>>>>>
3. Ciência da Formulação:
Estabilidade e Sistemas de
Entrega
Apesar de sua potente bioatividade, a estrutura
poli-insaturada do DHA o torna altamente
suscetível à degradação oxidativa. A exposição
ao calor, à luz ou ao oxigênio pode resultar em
<<<<<
Repeat the whole listing exactly, keeping every line intact.

## Expected answer
3. Ciência da Formulação:
Estabilidade e Sistemas de
Entrega
Apesar de sua potente bioatividade, a estrutura
poli-insaturada do DHA o torna altamente
suscetível à degradação oxidativa. A exposição
ao calor, à luz ou ao oxigênio pode resultar em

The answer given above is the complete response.